▶ _ASSIGNMENT_
Would you transcribe exactly the lines below, starting at the one that contains "если статья показалась" and ending with the last line, both included? Leave out all other lines.

GIVEN DATA section start

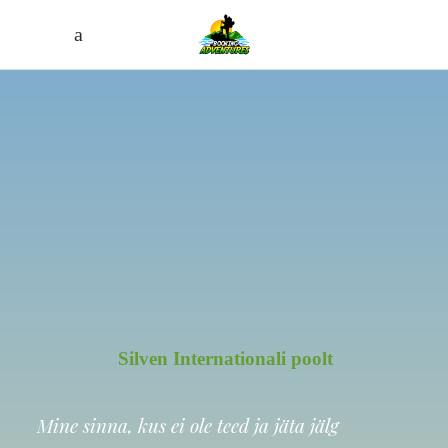
Silven Internationali poolt
Mine sinna, kus ei ole teed ja jäta jälg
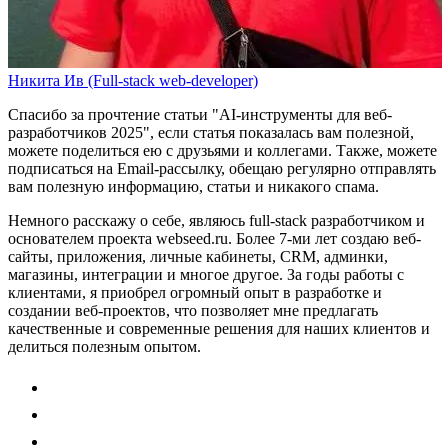
Никита Ив (Full-stack web-developer)
Спасибо за прочтение статьи
"AI-инструменты для веб-
разработчиков 2025"
, если статья показалась вам полезной,
можете поделиться ею с друзьями и коллегами. Также, можете
подписаться на Email-рассылку
, обещаю регулярно отправлять
вам полезную информацию, статьи и никакого спама.
Немного расскажу о себе, являюсь full-stack разработчиком и
основателем проекта webseed.ru. Более 7-ми лет создаю веб-
сайты, приложения, личные кабинеты, CRM, админки,
магазины, интеграции и многое другое. За годы работы с
клиентами, я приобрел огромный опыт в разработке и
создании веб-проектов, что позволяет мне предлагать
качественные и современные решения для наших клиентов и
делиться полезным опытом.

GIVEN DATA section end

▶ _SOLUTION BELOW_
, если статья показалась вам полезной,
можете поделиться ею с друзьями и коллегами. Также, можете
подписаться на Email-рассылку
, обещаю регулярно отправлять
вам полезную информацию, статьи и никакого спама.
Немного расскажу о себе, являюсь full-stack разработчиком и
основателем проекта webseed.ru. Более 7-ми лет создаю веб-
сайты, приложения, личные кабинеты, CRM, админки,
магазины, интеграции и многое другое. За годы работы с
клиентами, я приобрел огромный опыт в разработке и
создании веб-проектов, что позволяет мне предлагать
качественные и современные решения для наших клиентов и
делиться полезным опытом.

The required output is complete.